|M.Sc Student||Zilberov Alexey|
|Subject||Development of Creep Resistant Mg-Ca-Zn and Mg-Ca-Zn-Si|
|Department||Department of Materials Science and Engineering||Supervisor||Professor Emeritus Menachem Bamberger|
In this research, the precipitation process at Mg-Zn-Ca and Mg-Ca-Zn-Si alloy was studied at the as-cast condition in order to investigate the behavior of this alloy at elevated temperatures. In addition, the alloy was solution treated in order to allow better understanding of the precipitation mechanisms and test the alloy’s response to precipitation hardening
Based on thermodynamic precipitation hardening calculations, an alloy containing Mg-3.2wt%Zn-1.5 wt%Ca was chosen as the master alloy. Zn dissolves well in Mg and can participate in solution hardening, while Ca improves the corrosion resistance, and together with Zn can create the stable intermetallic Mg6Zn3Ca2.
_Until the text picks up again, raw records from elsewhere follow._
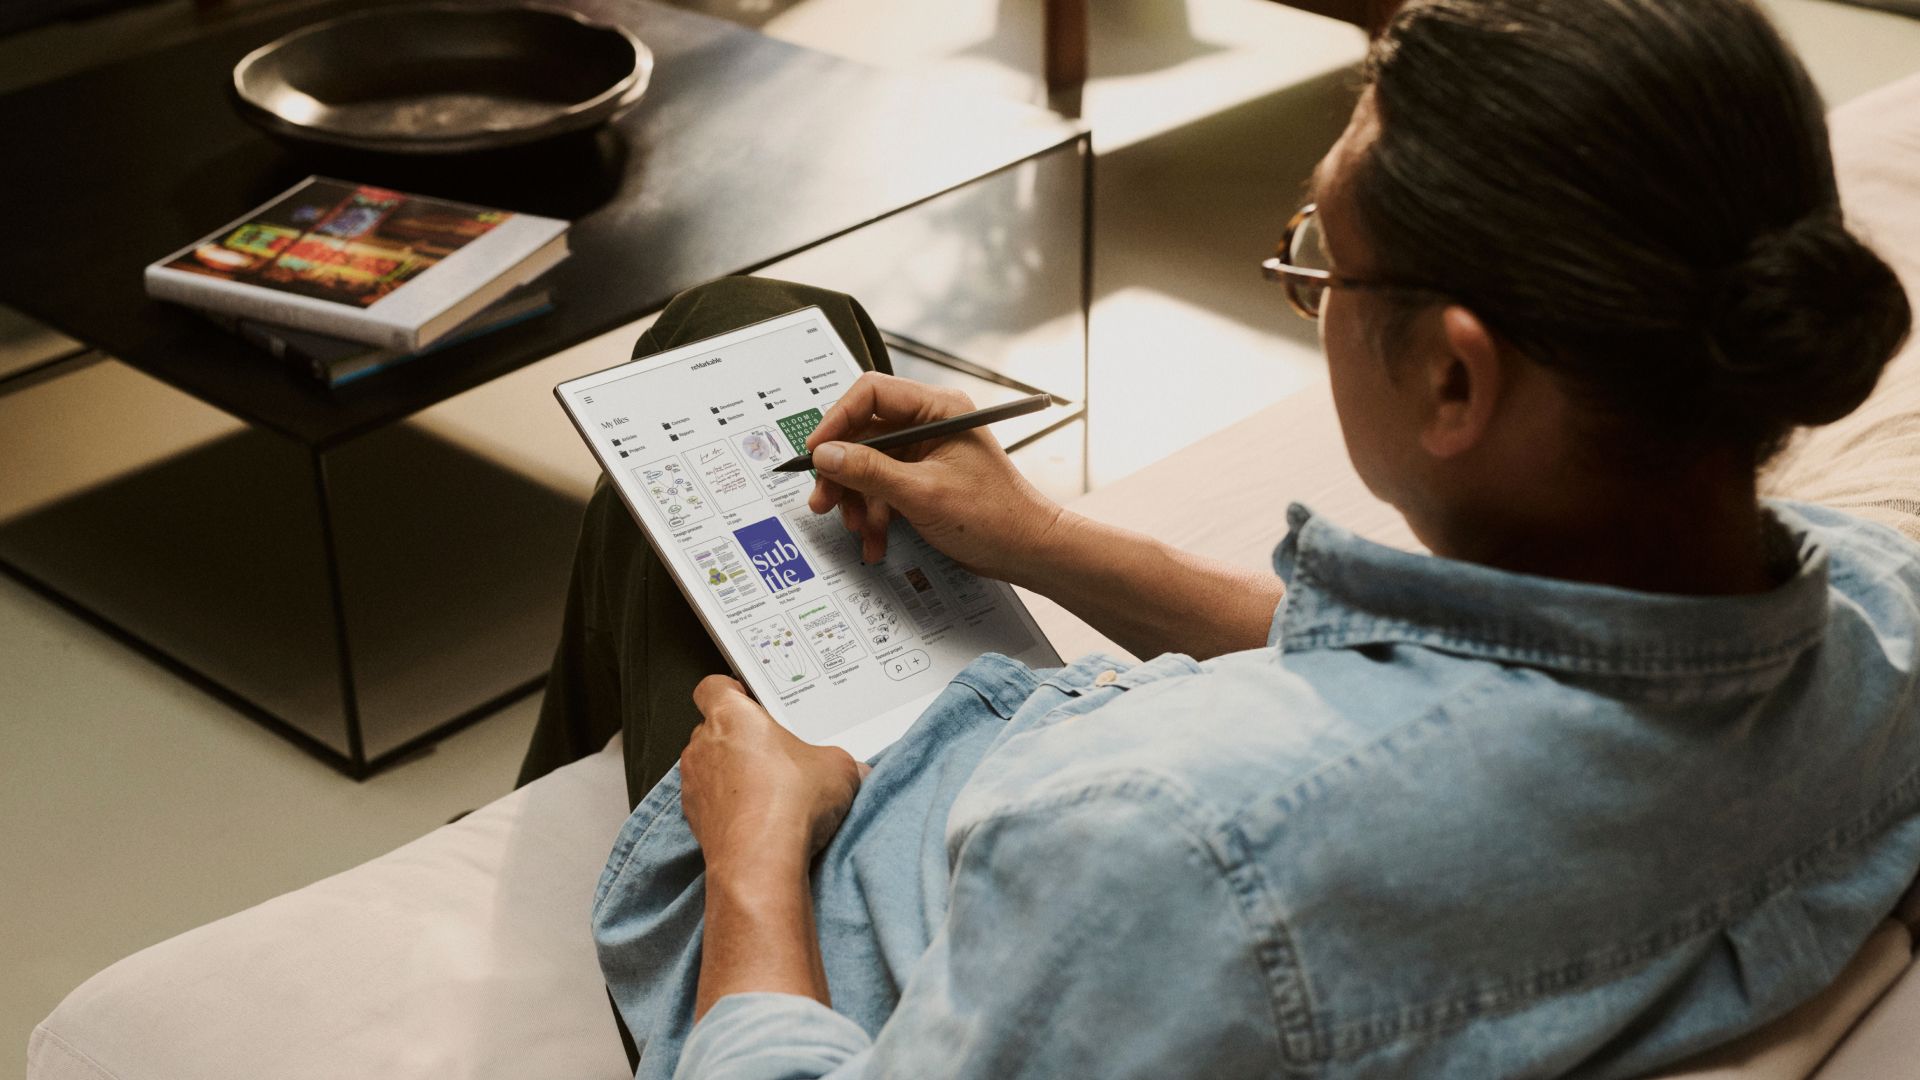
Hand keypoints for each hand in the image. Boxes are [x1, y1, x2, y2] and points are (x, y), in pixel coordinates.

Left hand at [680, 675, 867, 875]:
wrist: (760, 860)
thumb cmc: (786, 803)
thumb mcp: (838, 767)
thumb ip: (837, 759)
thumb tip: (852, 769)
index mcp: (731, 716)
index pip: (713, 687)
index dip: (731, 692)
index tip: (749, 700)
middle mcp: (703, 746)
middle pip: (714, 730)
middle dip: (742, 740)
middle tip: (774, 753)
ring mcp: (694, 785)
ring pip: (711, 769)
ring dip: (734, 777)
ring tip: (771, 793)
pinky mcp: (694, 820)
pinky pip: (711, 804)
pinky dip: (730, 809)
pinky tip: (761, 821)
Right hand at [805, 372, 1063, 581]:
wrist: (1027, 551)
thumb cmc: (997, 516)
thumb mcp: (923, 493)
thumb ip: (869, 471)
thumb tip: (826, 455)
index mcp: (938, 408)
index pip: (871, 393)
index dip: (838, 420)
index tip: (817, 451)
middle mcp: (930, 425)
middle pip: (864, 434)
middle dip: (842, 472)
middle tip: (824, 500)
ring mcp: (925, 454)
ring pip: (868, 467)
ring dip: (857, 501)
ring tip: (857, 528)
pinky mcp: (922, 481)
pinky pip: (882, 489)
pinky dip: (874, 515)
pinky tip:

The alloy was examined in the as-cast condition, after solution treatment (held at 300ºC for 48h, then heated to 465ºC for another 96hr.), and after several aging periods and temperatures (175ºC-250ºC for 1-96hr.), SEM and XRD examination of the as-cast alloy reveals the coexistence of 3 phases, an Mg matrix, the ternary Mg6Zn3Ca2 intermetallic on the grain boundaries and large precipitates of Mg2Ca intermetallic in the Mg matrix
The effect of adding small amounts of Si 0.1 wt %( low Si) and 0.4%wt (high Si) on the hardening was investigated. The alloys ware examined in the as-cast condition, after solution treatment (held at 300ºC for 48h, then heated to 455ºC for another 96hr.), and after several aging periods and temperatures (175ºC-250ºC for 1-96hr.).
SEM and XRD examination of the as-cast alloys has shown the following phases; Mg matrix, and the ternary Mg6Zn3Ca2 intermetallic on the grain boundaries in both alloys.